The neural network initialization of Jax is different from Pytorch

JiahaoYao commented 3 years ago

Hi, the initialization is different the default for jax is https://github.com/google/jax/blob/master/jax/experimental/stax.py#L47 glorot normal for weight and normal for bias pytorch uses kaiming_uniform for weight and lecun uniform for bias https://github.com/pytorch/pytorch/blob/master/torch/nn/modules/linear.py#L87-L91

Dense(n_actions, W_init=jax.nn.initializers.kaiming_uniform(), b_init= jax.nn.initializers.lecun_uniform() )

This failed for the bias initialization, because the shape of bias term is (d_out, ) and https://github.com/google/jax/blob/master/jax/_src/nn/initializers.py#L50-L55 reports the error in finding the fan-in.

Also, for the conv layers, their initialization is the same as dense layer https://github.com/google/jax/blob/master/jax/experimental/stax.py#L61-L67 and https://github.com/pytorch/pytorch/blob/master/torch/nn/modules/conv.py#L110-L115

One more thing, for the kaiming initialization pytorch has computed the gain https://github.com/pytorch/pytorch/blob/780f854135c9aa65ffa834ea6c37b914ec774cf4/torch/nn/init.py#L380-L381 which is not present in the current jax.

8bitmp3 commented 3 years ago

Very interesting points and thanks for pointing out the differences between PyTorch and Stax. I've never checked those! I think of Stax as an experimental extension of JAX, so I'd consider checking Flax instead.

Flax (google/flax) is what I've been recommended to use for all things neural networks with JAX.

I did some quick digging and, by default, Flax appears to use LeCun Normal (jax.nn.initializers.lecun_normal()) for weights and zeros for bias: https://flax.readthedocs.io/en/latest/_modules/flax/nn/linear.html#Dense

default_kernel_init = initializers.lecun_normal()
...
class Dense(base.Module):
  ...
  def apply(self, ...kernel_init=default_kernel_init,bias_init=initializers.zeros):
  ...

- What you need to do:
• a. Could you condense the paragraph in the JAX and PyTorch initialization thread that begins "Hi, the initialization is different" into a short list that keeps its main facts?
• b. How would you put this sentence from the JAX and PyTorch initialization thread into Spanish: "Flax (google/flax) is what I've been recommended to use for all things neural networks with JAX."
• c. Can you go on with the thread about JAX and PyTorch initialization, starting right after its last line?

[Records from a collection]

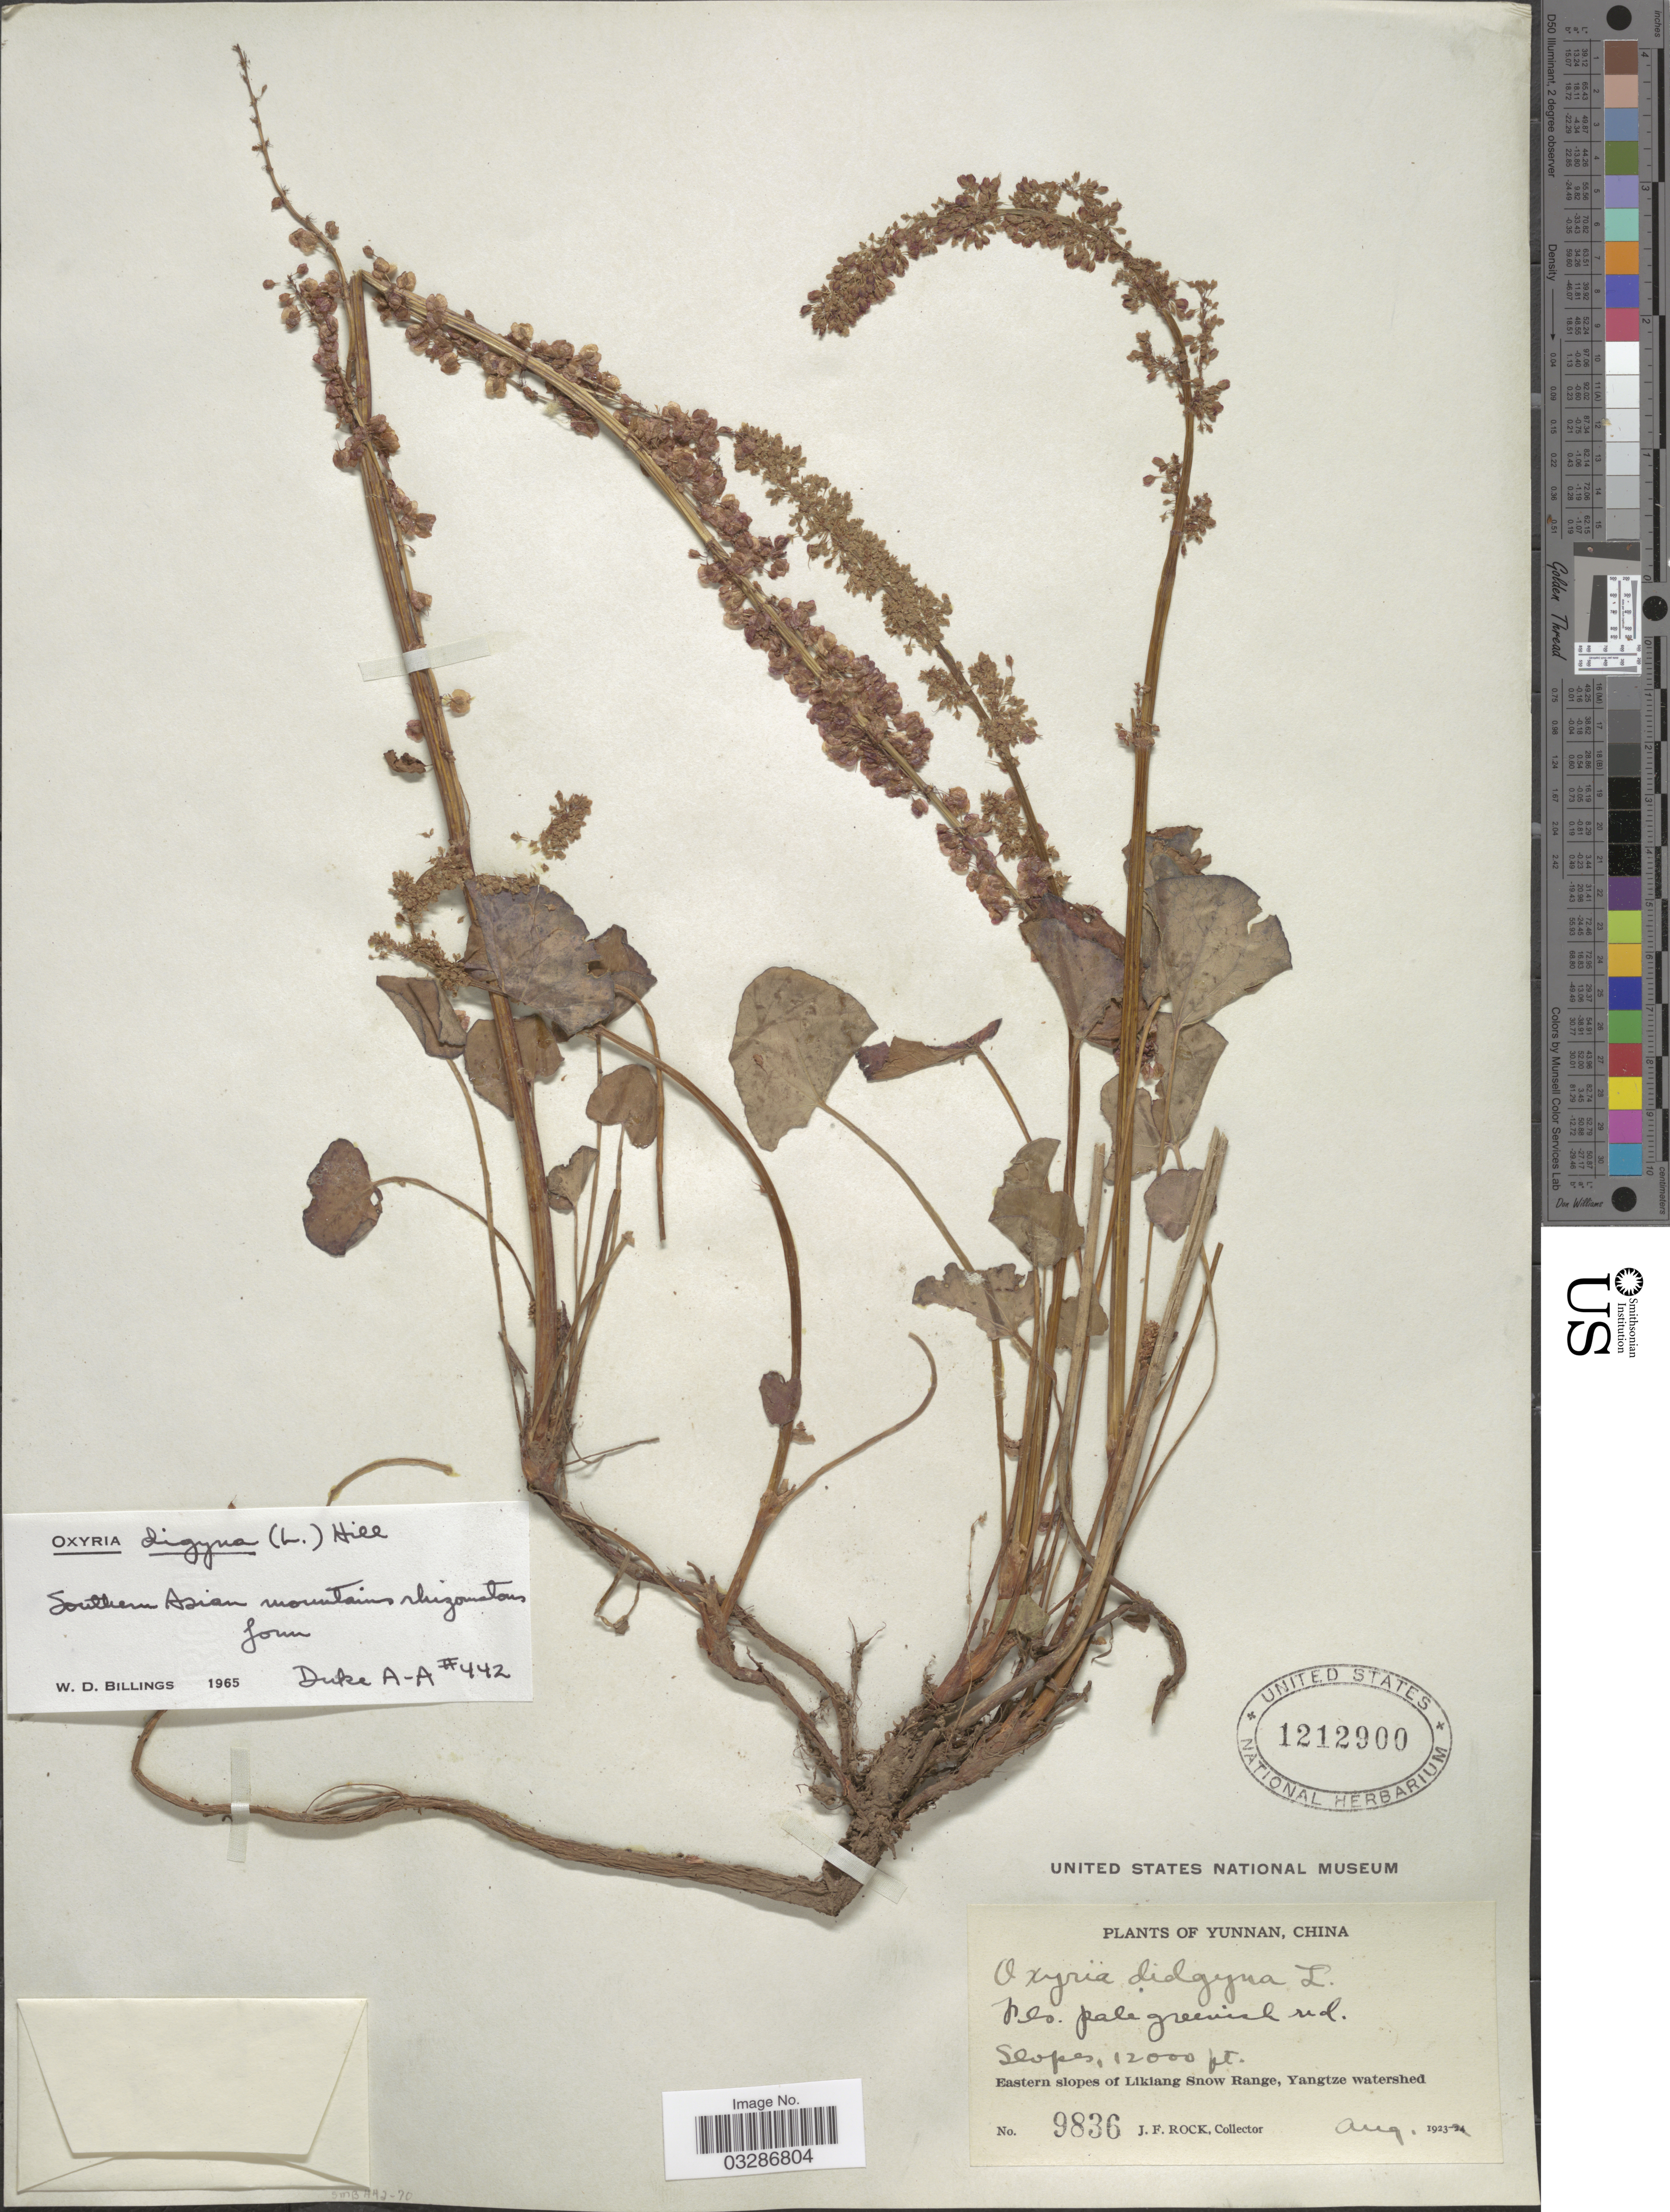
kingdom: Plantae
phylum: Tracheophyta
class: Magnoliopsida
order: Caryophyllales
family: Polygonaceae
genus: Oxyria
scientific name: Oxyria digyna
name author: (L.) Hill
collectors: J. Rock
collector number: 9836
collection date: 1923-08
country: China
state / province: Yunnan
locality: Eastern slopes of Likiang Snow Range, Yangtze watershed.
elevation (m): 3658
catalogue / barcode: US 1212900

- Answers by task:
• a.
- The default initialization in JAX differs from the one in PyTorch.
- JAX (stax) uses Glorot normal for weights and normal for bias (https://github.com/google/jax/blob/master/jax/experimental/stax.py#L47).
- PyTorch uses Kaiming uniform for weights and LeCun uniform for bias (https://github.com/pytorch/pytorch/blob/master/torch/nn/modules/linear.py#L87-L91).

• b. Flax (google/flax) es lo que me han recomendado usar para todo lo relacionado con redes neuronales en JAX.

• c.
class Conv(base.Module):
  ...
  def apply(self, ...kernel_init=default_kernel_init,bias_init=initializers.zeros):
  ...

And the docs also show that with Flax you can set the initializer in kernel_init (weights) and bias_init (bias) parameters to something other than the default value (at least in theory):

So, that probably means that you'd be able to choose any of the following initializers from the core JAX library's neural net initializer library jax.nn.initializers: https://jax.readthedocs.io/en/latest/jax.nn.initializers.html

jax.nn.initializers.zeros()
jax.nn.initializers.ones()
jax.nn.initializers.uniform()
jax.nn.initializers.normal()
jax.nn.initializers.variance_scaling()
jax.nn.initializers.glorot_uniform()
jax.nn.initializers.glorot_normal()
jax.nn.initializers.lecun_uniform()
jax.nn.initializers.lecun_normal()
jax.nn.initializers.he_uniform()
jax.nn.initializers.he_normal()

So many to choose from 👍 (is Xavier available though? https://www.deeplearning.ai/ai-notes/initialization/)

cc @dynamicwebpaige (DM UX)

JiahaoYao commented 3 years ago

Hi @8bitmp3 , thanks for your feedback!

JiahaoYao commented 3 years ago

Xavier is available here: https://github.com/google/jax/blob/master/jax/_src/nn/initializers.py#L72-L77

JiahaoYao commented 3 years ago

for the bias initialization, the API is not perfect. Please look at the colab: https://colab.research.google.com/drive/1I6X8_laXjtBq9y5Bri16Jje3npCg_ai6?usp=sharing

8bitmp3 commented 3 years ago

No worries @JiahaoYao

Xavier is available here: https://github.com/google/jax/blob/master/jax/_src/nn/initializers.py#L72-L77

Ah yes, thanks - I forgot about the different names.

for the bias initialization, the API is not perfect. Please look at the colab:

I think you're still using jax.experimental.stax. I'd recommend giving Flax a go: https://github.com/google/flax and docs https://flax.readthedocs.io/en/latest/

Update: try flax.linen instead of flax.nn: e.g. https://github.com/google/flax/blob/master/flax/linen/linear.py

JiahaoYao commented 3 years ago

Cool, will do!

8bitmp3 commented 3 years ago

@JiahaoYao if flax isn't enough for you, check out the haiku library (also built on JAX) by DeepMind. For example, you can initialize params with truncated Normal hk.initializers.TruncatedNormal() (example) to mitigate the ☠️ neuron issue.

JiahaoYao commented 3 years ago

Thanks, @8bitmp3 so much! I will close this issue and might open if I have further questions. Thank you again!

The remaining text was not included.